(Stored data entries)
+---+
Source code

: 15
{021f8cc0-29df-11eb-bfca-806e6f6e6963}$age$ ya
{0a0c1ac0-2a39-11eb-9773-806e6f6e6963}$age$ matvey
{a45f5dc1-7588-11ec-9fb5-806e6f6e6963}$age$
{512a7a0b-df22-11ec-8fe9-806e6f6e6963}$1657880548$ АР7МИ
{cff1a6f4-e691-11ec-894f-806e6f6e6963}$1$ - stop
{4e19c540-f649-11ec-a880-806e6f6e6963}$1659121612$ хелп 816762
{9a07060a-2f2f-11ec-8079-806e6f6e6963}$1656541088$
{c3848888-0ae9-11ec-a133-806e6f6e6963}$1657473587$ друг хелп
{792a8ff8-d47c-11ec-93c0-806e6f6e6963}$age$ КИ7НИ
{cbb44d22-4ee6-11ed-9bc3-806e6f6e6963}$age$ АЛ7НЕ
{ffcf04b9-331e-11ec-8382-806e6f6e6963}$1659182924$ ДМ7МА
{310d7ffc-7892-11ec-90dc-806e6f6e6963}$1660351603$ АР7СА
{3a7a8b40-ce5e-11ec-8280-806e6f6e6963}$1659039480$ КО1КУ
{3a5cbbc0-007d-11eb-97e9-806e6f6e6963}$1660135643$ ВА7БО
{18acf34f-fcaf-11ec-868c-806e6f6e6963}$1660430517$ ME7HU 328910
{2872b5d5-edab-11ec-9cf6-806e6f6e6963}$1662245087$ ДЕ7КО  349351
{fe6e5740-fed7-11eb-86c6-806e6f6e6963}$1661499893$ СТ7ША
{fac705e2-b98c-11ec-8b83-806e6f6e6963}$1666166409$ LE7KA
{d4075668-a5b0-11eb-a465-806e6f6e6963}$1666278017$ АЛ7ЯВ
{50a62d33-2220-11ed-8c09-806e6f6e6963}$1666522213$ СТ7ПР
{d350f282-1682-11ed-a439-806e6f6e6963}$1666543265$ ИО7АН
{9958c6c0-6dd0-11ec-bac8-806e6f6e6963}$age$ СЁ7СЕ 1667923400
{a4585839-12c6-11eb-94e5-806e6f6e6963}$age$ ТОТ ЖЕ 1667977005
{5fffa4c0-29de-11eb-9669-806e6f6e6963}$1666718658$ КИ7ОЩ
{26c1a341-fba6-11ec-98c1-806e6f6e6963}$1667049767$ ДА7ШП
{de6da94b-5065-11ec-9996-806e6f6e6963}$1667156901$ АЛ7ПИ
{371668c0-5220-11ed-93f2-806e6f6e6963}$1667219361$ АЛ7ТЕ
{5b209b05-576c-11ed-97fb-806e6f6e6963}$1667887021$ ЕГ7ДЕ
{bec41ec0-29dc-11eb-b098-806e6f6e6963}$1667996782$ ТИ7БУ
+---+
### [Instructions for the task]
Search the entries above for the string "хелп", and report each line where it occurs.

### [Solution]
{4e19c540-f649-11ec-a880-806e6f6e6963}$1659121612$ хелп 816762
{c3848888-0ae9-11ec-a133-806e6f6e6963}$1657473587$ друг хелп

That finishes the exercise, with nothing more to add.